# Router Pantograph



## Rebhays27 (Mar 31, 2009)

I am looking for a Pantograph to us in my shop. If anyone knows a good cheap one that is easy and durable. I have a 6" base Craftsman. I want to mainly trace drawings and lettering. Thanks in advance


----------



## bobj3 (Jan 17, 2006)

Hi Travis

You may want to check out the link below 

http://www.routerforums.com/sign-creation/11121-pantograph.html

http://www.youtube.com/watch?v=TG6L1BriaJM
==========


----------



## kolias (Dec 26, 2008)

Pantograph? never new this thing

Guess the possibilities with a router are endless

Nicolas


----------



## harrysin (Jan 15, 2007)

That Nicolas is because I guess that you're on the young side and there are so many wonderful things that you are yet to become acquainted with! (your profile doesn't state your age)


----------



## Ralph Barker (Dec 15, 2008)

The one I have is old (the box is layered papyrus with an inscription that mentions something about Routmosis), but looks similar to the Milescraft model.

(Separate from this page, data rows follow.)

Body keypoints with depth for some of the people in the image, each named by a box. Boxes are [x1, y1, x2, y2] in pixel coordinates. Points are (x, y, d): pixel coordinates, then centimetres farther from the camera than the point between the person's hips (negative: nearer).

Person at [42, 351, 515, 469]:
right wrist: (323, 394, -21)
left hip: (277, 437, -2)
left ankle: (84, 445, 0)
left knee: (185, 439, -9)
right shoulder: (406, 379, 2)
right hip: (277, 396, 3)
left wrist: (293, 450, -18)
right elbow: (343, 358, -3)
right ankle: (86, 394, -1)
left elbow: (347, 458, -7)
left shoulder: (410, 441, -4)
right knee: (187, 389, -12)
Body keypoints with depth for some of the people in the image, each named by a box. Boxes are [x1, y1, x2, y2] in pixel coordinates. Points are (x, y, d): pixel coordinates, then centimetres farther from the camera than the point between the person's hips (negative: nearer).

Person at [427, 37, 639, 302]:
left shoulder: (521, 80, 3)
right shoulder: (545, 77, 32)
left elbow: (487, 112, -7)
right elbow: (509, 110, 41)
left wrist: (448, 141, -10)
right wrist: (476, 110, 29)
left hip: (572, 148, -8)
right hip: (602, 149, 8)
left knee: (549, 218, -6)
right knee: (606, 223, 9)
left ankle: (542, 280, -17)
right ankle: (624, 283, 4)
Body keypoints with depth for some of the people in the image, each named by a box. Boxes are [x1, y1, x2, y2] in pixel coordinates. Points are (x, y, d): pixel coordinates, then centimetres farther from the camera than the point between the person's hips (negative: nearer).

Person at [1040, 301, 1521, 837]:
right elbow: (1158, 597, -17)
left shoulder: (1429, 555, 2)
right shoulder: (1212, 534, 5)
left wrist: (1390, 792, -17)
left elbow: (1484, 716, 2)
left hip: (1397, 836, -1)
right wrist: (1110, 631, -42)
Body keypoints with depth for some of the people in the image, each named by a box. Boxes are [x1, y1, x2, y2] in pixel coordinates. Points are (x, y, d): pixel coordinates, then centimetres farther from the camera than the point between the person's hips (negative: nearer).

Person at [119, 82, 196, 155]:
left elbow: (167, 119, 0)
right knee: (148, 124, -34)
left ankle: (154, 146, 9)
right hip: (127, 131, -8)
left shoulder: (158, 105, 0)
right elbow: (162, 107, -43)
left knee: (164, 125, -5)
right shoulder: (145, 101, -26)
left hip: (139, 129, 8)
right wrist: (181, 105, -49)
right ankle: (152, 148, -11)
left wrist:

Additionally, I record heart and respiratory rates daily. Once plotted, that becomes my real Pantograph.


----------



## kolias (Dec 26, 2008)

I took my early retirement in 2002, so that makes me.... what?....68 !! and still there are many wonderful things to become acquainted, most of them in routers LOL

Thank you Harry, you made me feel younger even for a few seconds LOL

Nicolas


----------



## econlow (May 3, 2009)

Hello Travis I just bought one from Craftsman . A Craftmans Deluxe Router Pantograph
model #25187for 54.99 plus shipping came to around $65 . and this is thonly one 
I've found. Check out Sears.com


----------